## WHAT YOU ARE ASKED TO DO
Your copy should match the records exactly, except that it contains no pictures.

(Items from a dataset)
__________

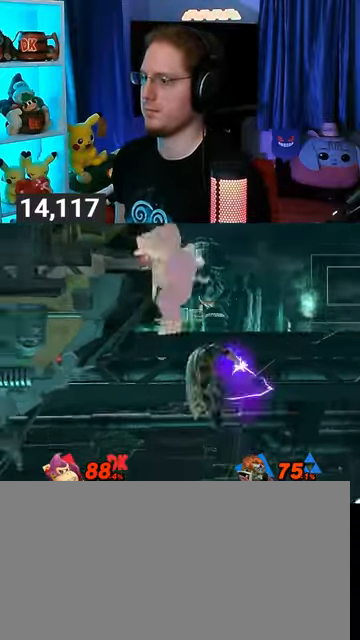
Gameplay with a controller (Nintendo layout); each line is a JSON object with the inputs held at the frame after it. "events" lists button and stick changes between this image and that frame as [ms after this image, input, new state], when the widget could be followed in between. Not read: L3 R3.
{"buttons": [], "left_stick": "center", "right_stick": "center", "events": [[200, "left_stick", "center"], [333, "left_stick", "left"], [500, "left_stick", "center"]]}
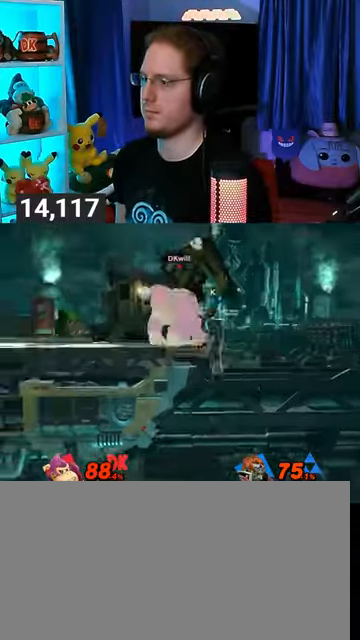
{"buttons": [], "left_stick": "right", "right_stick": "center", "events": [[167, "B", "down"], [200, "B", "up"], [200, "left_stick", "right"]]}
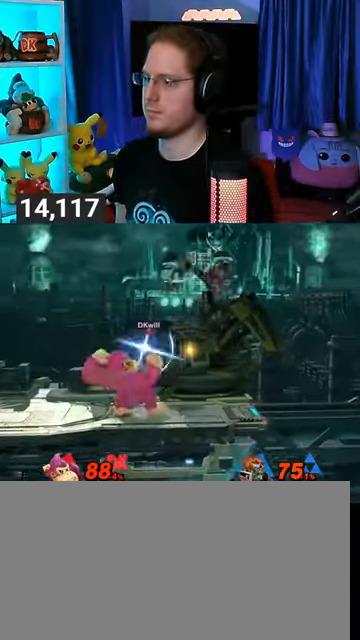
{"buttons": [], "left_stick": "center", "right_stick": "center", "events": [[100, "left_stick", "center"], [300, "R1", "down"], [433, "R1", "up"]]}
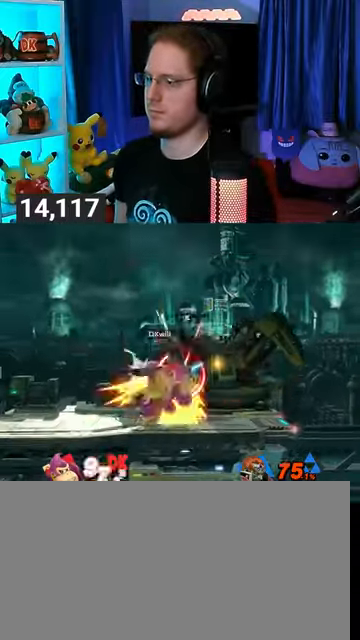
{"buttons": [], "left_stick": "center", "right_stick": "center", "events": [[100, "left_stick", "up"], [300, "R1", "down"], [333, "left_stick", "down"], [400, "R1", "up"], [400, "left_stick", "center"]]}
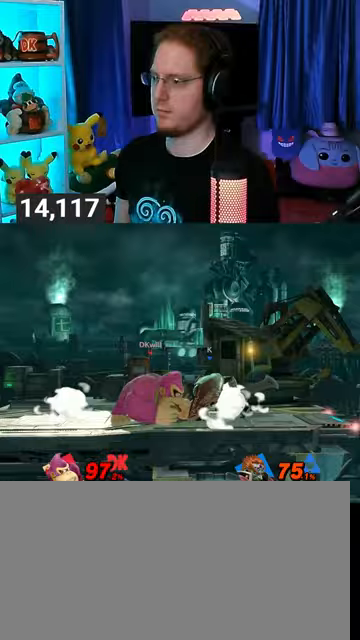
{"buttons": ["Y"], "left_stick": "left", "right_stick": "center", "events": [[433, "left_stick", "left"], [500, "Y", "down"]]}
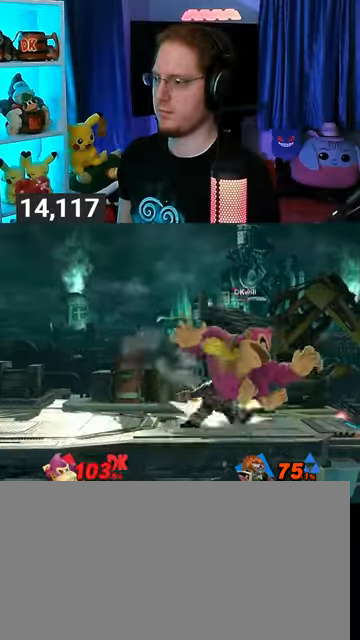
{"buttons": [], "left_stick": "left", "right_stick": "center", "events": [[367, "Y", "up"]]}
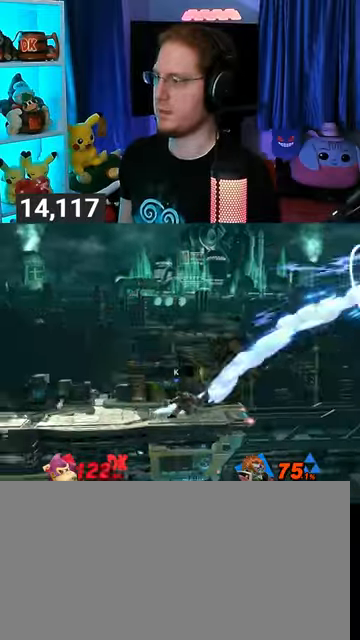
{"buttons": ["Y"], "left_stick": "left", "right_stick": "center", "events": [[67, "Y", "down"], [167, "Y", "up"], [233, "Y", "down"], [300, "Y", "up"], [467, "Y", "down"]]}
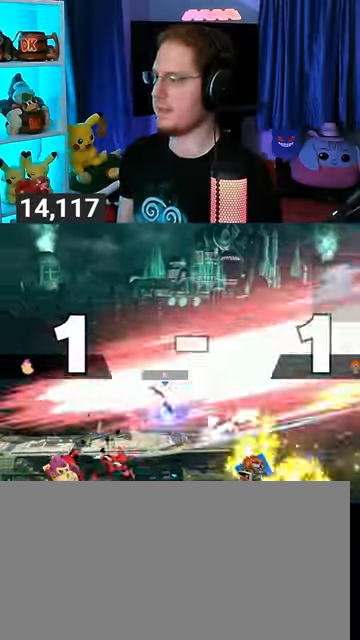
{"buttons": [], "left_stick": "center", "right_stick": "center", "events": [[100, "Y", "up"], [100, "left_stick", "center"]]}
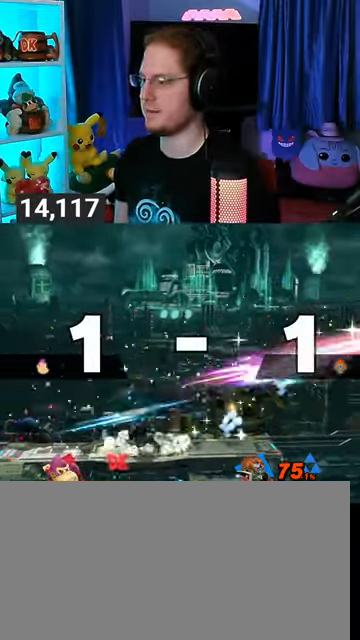
{"buttons": [], "left_stick": "center", "right_stick": "center", "events": []}
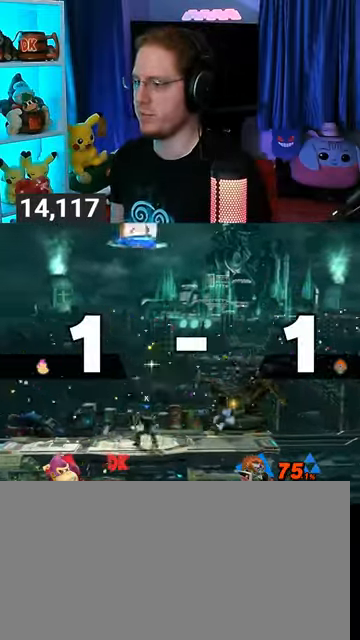
{"buttons": [], "left_stick": "up-right", "right_stick": "center", "events": [[433, "left_stick", "up-right"]]}
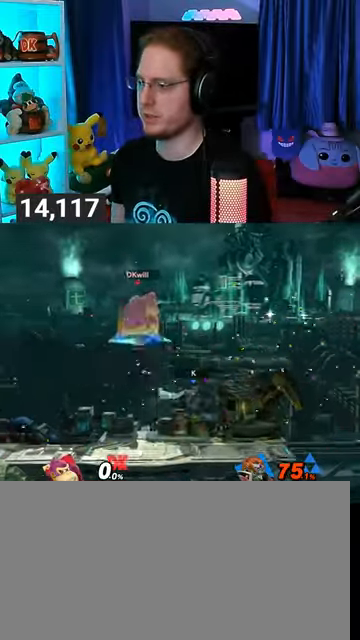
{"buttons": [], "left_stick": "center", "right_stick": "center", "events": [[133, "left_stick", "down-right"], [200, "left_stick", "center"], [267, "B", "down"], [300, "B", "up"]]}
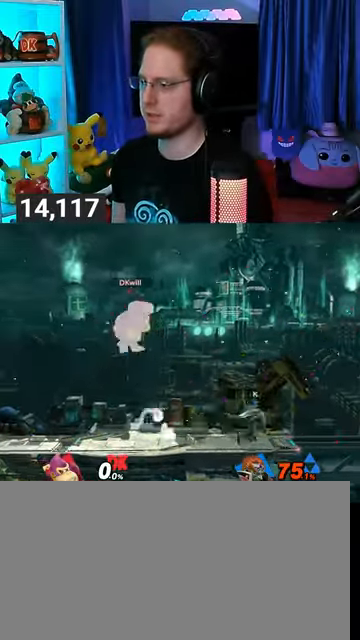
{"buttons": [], "left_stick": "center", "right_stick": "center", "events": []}
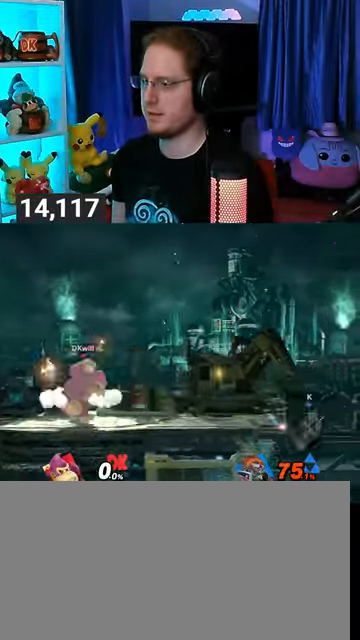
{"buttons": [], "left_stick": "center", "right_stick": "center", "events": []}
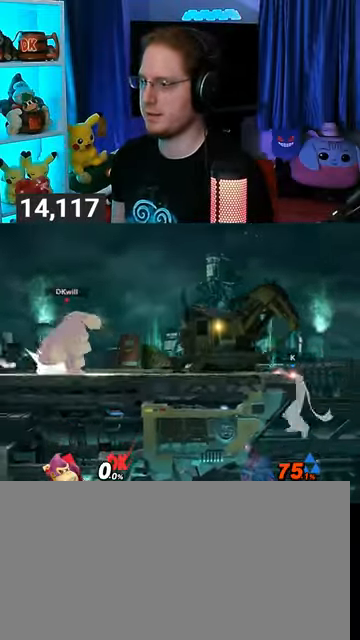
{"buttons": [], "left_stick": "center", "right_stick": "center", "events": []}
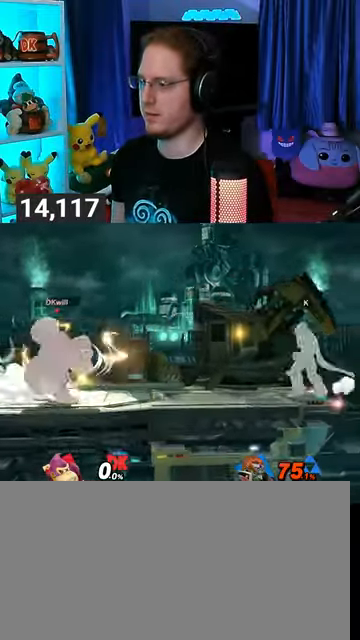
{"buttons": ["R1"], "left_stick": "center", "right_stick": "center", "events": [[467, "R1", "down"]]}
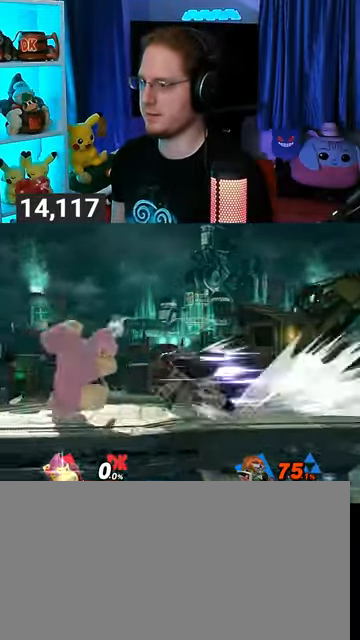
{"buttons": ["B"], "left_stick": "up", "right_stick": "center", "events": [[367, "R1", "up"], [400, "left_stick", "up"], [433, "B", "down"]]}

__________

## THE ANSWER
Gameplay with a controller (Nintendo layout); each line is a JSON object with the inputs held at the frame after it. "events" lists button and stick changes between this image and that frame as [ms after this image, input, new state], when the widget could be followed in between. Not read: L3 R3.
{"buttons": [], "left_stick": "center", "right_stick": "center", "events": [[200, "left_stick", "center"], [333, "left_stick", "left"], [500, "left_stick", "center"]]}
{"buttons": [], "left_stick": "right", "right_stick": "center", "events": [[167, "B", "down"], [200, "B", "up"], [200, "left_stick", "right"]]}
{"buttons": [], "left_stick": "center", "right_stick": "center", "events": [[100, "left_stick", "center"], [300, "R1", "down"], [433, "R1", "up"]]}
{"buttons": [], "left_stick": "center", "right_stick": "center", "events": [[100, "left_stick", "up"], [300, "R1", "down"], [333, "left_stick", "down"], [400, "R1", "up"], [400, "left_stick", "center"]]}
{"buttons": ["Y"], "left_stick": "left", "right_stick": "center", "events": [[433, "left_stick", "left"], [500, "Y", "down"]]}
{"buttons": [], "left_stick": "left", "right_stick": "center", "events": [[367, "Y", "up"]]}
{"buttons": ["Y"], "left_stick": "left", "right_stick": "center", "events": [[67, "Y", "down"], [167, "Y", "up"], [233, "Y", "down"], [300, "Y", "up"], [467, "Y", "down"]]}
{"buttons": [], "left_stick": "center", "right_stick": "center", "events": [[100, "Y", "up"], [100, "left_stick", "center"]]}
{"buttons": [], "left_stick": "center", "right_stick": "center", "events": []}
{"buttons": [], "left_stick": "up-right", "right_stick": "center", "events": [[433, "left_stick", "up-right"]]}
{"buttons": [], "left_stick": "center", "right_stick": "center", "events": [[133, "left_stick", "down-right"], [200, "left_stick", "center"], [267, "B", "down"], [300, "B", "up"]]}
{"buttons": [], "left_stick": "center", "right_stick": "center", "events": []}
{"buttons": [], "left_stick": "center", "right_stick": "center", "events": []}
{"buttons": [], "left_stick": "center", "right_stick": "center", "events": []}
{"buttons": ["R1"], "left_stick": "center", "right_stick": "center", "events": [[467, "R1", "down"]]}
{"buttons": ["B"], "left_stick": "up", "right_stick": "center", "events": [[367, "R1", "up"], [400, "left_stick", "up"], [433, "B", "down"]]}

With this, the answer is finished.